━━ Supplied data ━━

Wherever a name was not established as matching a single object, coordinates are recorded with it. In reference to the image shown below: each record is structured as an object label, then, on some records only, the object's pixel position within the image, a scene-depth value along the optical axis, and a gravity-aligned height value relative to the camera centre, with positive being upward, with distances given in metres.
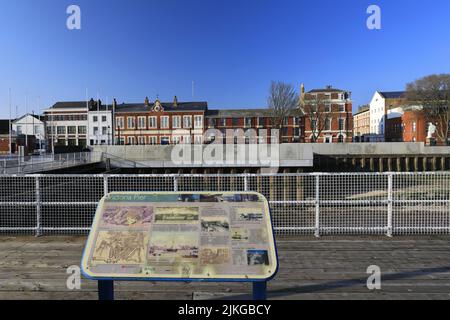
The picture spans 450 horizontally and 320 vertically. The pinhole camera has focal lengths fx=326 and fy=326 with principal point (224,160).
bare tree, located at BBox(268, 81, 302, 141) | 62.47 +9.20
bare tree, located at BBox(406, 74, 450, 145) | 55.31 +8.80
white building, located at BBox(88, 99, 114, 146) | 79.06 +7.01
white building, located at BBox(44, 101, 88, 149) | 81.69 +6.97
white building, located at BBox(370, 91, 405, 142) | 78.64 +10.30
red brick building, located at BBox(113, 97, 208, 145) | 73.62 +6.13
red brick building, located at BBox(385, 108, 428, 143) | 61.00 +4.75
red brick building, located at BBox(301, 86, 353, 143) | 70.12 +6.86
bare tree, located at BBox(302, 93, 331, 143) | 67.25 +7.92
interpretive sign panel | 3.04 -0.88
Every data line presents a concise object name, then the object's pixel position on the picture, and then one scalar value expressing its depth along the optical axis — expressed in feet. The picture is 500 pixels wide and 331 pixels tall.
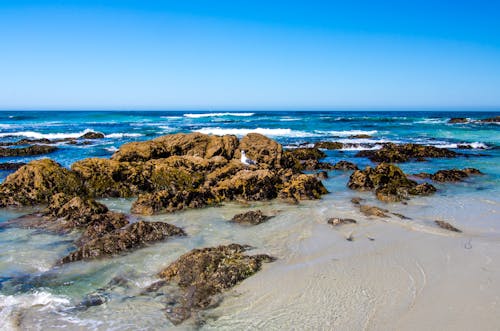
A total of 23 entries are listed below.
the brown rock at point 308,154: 64.64
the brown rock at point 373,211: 27.08
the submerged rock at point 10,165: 52.95
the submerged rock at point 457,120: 172.12
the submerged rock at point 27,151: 70.30
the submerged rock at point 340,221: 25.27
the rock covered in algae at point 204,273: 14.89
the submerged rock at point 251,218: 25.79
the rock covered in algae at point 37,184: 31.81
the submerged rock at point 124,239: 19.88
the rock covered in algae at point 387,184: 33.51
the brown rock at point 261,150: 47.21
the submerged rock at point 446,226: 23.82
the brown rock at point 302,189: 32.99
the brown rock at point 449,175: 41.38
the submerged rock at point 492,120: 171.53
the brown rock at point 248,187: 32.89
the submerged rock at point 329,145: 80.33
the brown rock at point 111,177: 34.96
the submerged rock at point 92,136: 102.47
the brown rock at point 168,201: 28.99
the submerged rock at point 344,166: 51.24
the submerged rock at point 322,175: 44.88
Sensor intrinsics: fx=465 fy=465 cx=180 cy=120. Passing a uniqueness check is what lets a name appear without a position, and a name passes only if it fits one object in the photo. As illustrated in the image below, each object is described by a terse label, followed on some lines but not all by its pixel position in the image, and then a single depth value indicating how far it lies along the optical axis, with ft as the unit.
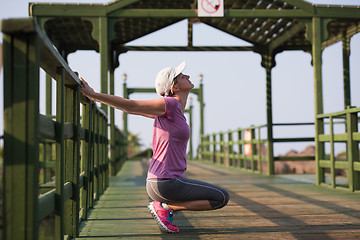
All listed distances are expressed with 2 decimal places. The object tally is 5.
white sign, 26.53
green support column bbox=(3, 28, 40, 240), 6.33
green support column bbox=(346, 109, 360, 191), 20.29
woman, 10.54
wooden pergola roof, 26.55
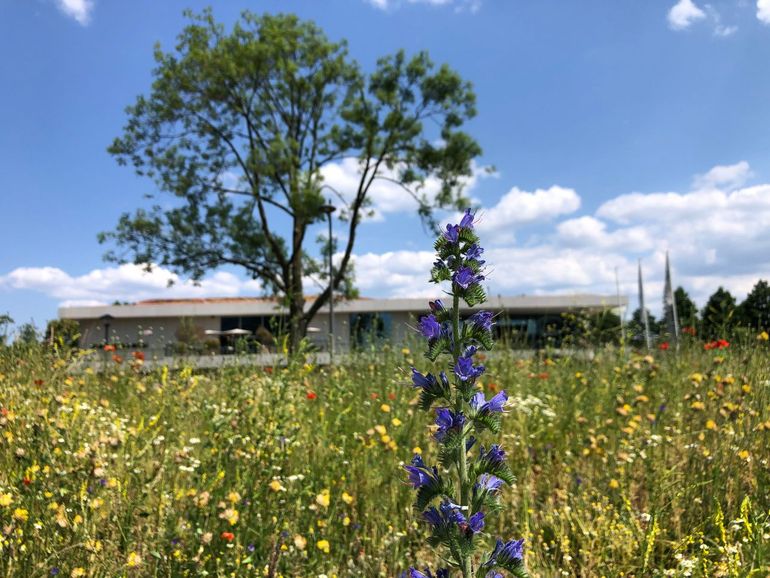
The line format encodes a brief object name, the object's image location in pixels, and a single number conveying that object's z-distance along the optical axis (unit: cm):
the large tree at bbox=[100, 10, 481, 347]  2319
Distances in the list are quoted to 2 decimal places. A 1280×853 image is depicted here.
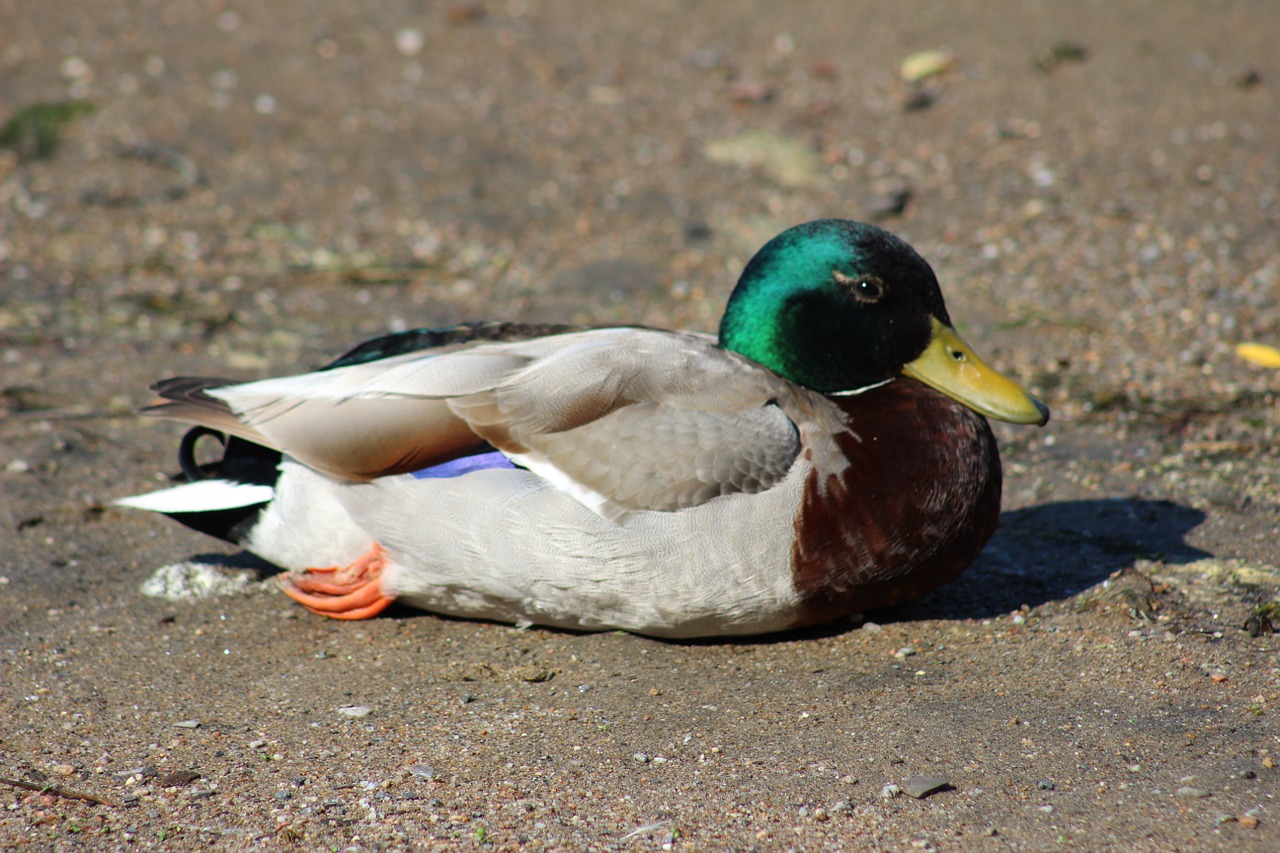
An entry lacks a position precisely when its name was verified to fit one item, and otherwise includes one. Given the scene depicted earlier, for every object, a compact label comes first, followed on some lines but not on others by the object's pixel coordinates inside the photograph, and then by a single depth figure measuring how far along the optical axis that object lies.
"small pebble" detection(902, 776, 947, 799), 5.73
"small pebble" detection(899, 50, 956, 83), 15.70
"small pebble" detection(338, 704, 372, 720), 6.65
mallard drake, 6.81
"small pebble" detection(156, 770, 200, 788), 5.93
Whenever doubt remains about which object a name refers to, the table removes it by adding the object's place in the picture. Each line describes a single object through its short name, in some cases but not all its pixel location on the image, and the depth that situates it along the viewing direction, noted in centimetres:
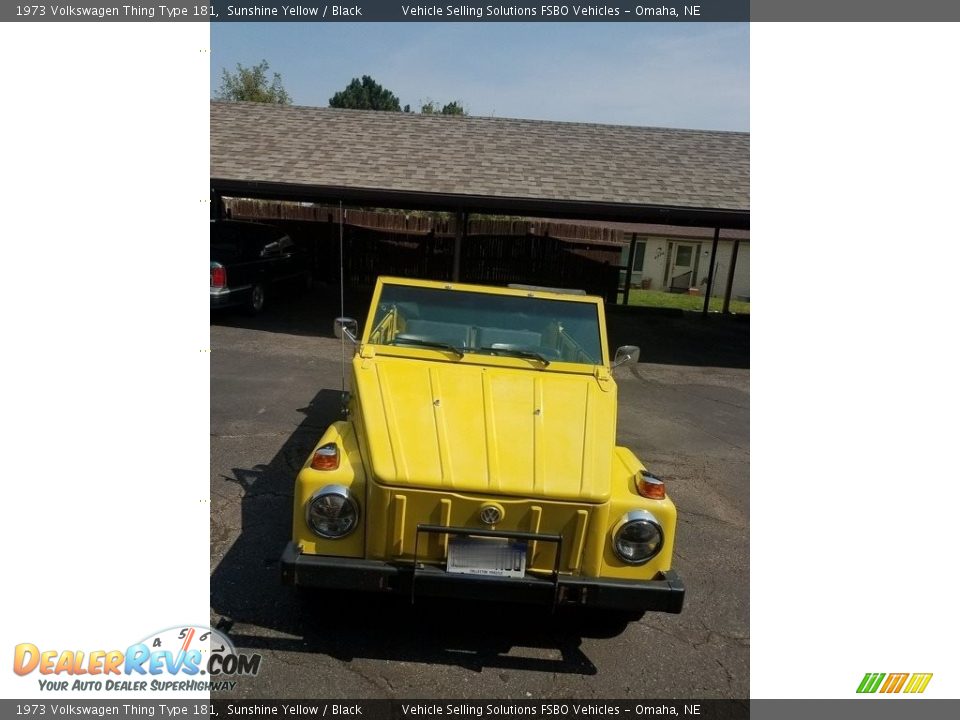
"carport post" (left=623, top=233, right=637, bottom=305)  1802
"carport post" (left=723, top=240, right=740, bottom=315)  1756
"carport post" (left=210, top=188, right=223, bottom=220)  1700
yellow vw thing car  334
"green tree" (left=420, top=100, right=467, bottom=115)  5676
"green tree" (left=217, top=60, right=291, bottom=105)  3834
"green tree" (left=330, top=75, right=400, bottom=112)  6931
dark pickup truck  1198
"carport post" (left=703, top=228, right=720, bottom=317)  1680
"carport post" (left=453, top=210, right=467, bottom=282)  1259
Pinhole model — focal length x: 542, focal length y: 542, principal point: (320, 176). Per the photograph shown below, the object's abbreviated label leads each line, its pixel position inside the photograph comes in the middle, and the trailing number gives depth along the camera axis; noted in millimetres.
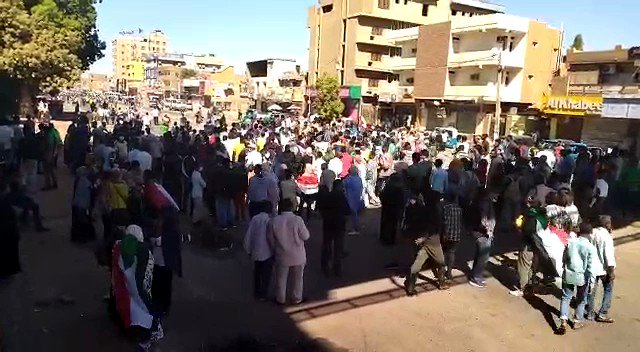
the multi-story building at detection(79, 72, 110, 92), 150225
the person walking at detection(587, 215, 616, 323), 6430
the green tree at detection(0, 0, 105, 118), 24672
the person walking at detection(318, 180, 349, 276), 7555
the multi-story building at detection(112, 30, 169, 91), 174500
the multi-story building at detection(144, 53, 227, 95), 101750
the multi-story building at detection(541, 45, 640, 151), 31531
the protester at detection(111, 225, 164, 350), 4746
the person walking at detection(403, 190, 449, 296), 7215
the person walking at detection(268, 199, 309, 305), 6465
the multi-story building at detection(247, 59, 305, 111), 63700
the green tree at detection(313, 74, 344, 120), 48375
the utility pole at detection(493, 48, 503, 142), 34375
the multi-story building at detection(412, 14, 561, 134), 37688
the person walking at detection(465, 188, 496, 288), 7789
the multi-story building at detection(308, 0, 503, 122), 51344
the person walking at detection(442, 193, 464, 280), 7445
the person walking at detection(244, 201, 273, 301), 6625
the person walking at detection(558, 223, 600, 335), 6219
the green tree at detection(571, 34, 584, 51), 63772
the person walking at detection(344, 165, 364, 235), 9672
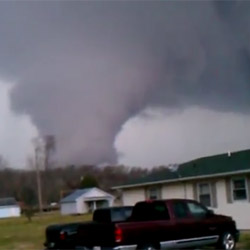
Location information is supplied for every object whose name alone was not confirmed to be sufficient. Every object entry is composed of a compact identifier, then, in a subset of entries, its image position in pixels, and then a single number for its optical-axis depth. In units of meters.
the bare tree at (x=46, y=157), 83.88
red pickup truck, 15.77
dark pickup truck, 18.52
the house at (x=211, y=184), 26.20
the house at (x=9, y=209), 85.06
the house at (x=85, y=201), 70.25
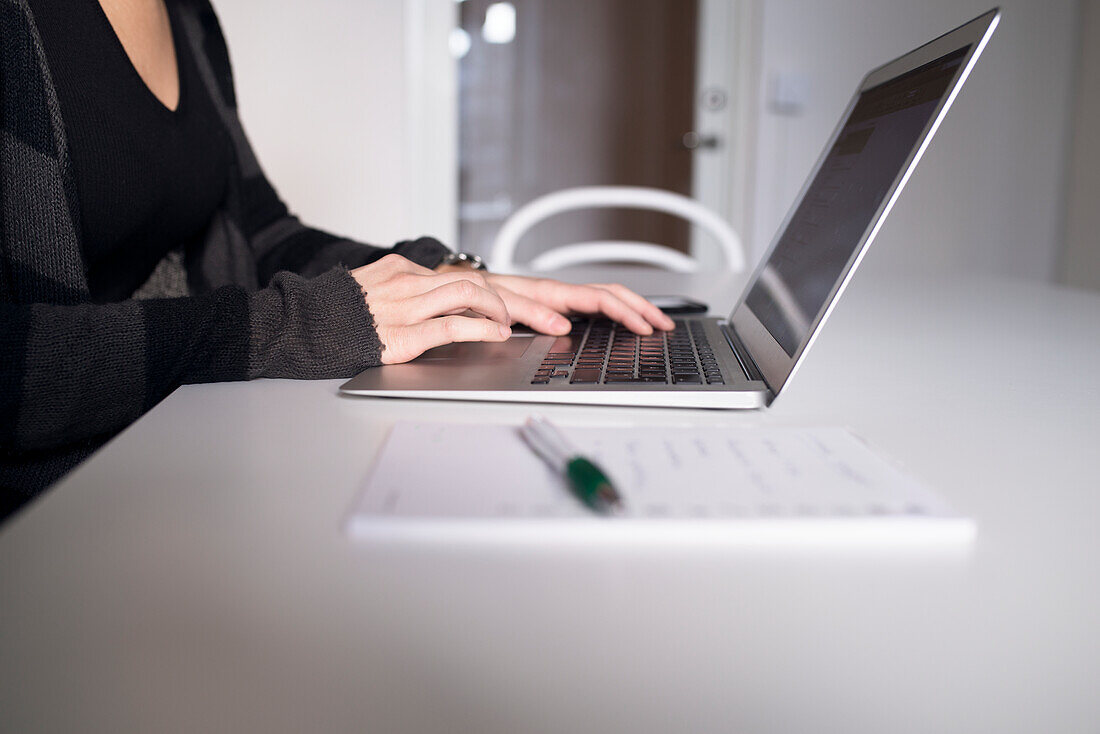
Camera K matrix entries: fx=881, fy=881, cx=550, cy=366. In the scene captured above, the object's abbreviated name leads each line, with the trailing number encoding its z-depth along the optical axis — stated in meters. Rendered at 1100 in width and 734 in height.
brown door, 3.21
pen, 0.33
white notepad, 0.33
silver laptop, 0.51
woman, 0.50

━━━

▸ **Try it**
Copy the lines above exactly. Start with the line containing "red brick building, located at BBox(385, 108, 428, 143)", end with the line containing "interpretive sign panel | 3.04 -0.88", and include both.

▸ **Written answer**
red brick building, located at BBox(385, 108, 428, 143) | 61.00 +4.75
red brick building, located at BBox(301, 86, 353, 143) | 70.12 +6.86
bare tree, located at BBox(302, 93, 331, 143) | 67.25 +7.92
interpretive sign panel | 3.04 -0.88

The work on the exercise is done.